Task to carry out | Take the line containing "(174, 1175) none -> [505,120,534,133] // Type" as the first and the last line of the records below as the end, and please set down only what lies between them exactly, both ends included.

━━━━━ Data for this task ━━━━━

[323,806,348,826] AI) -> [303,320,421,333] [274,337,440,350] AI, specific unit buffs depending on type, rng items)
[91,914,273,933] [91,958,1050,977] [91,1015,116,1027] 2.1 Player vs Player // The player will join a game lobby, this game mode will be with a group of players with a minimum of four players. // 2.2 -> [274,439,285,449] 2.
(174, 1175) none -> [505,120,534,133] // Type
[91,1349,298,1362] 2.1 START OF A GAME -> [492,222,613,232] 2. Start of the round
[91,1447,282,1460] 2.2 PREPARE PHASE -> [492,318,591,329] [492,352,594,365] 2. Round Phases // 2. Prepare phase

━━━━━

Written answer |
(174, 1175) none -> [505,120,534,133] // Type
[91,1349,298,1362] 2.1 START OF A GAME -> [492,222,613,232] 2. Start of the round
[91,1447,282,1460] 2.2 PREPARE PHASE -> [492,318,591,329] [492,352,594,365] 2. Round Phases // 2. Prepare phase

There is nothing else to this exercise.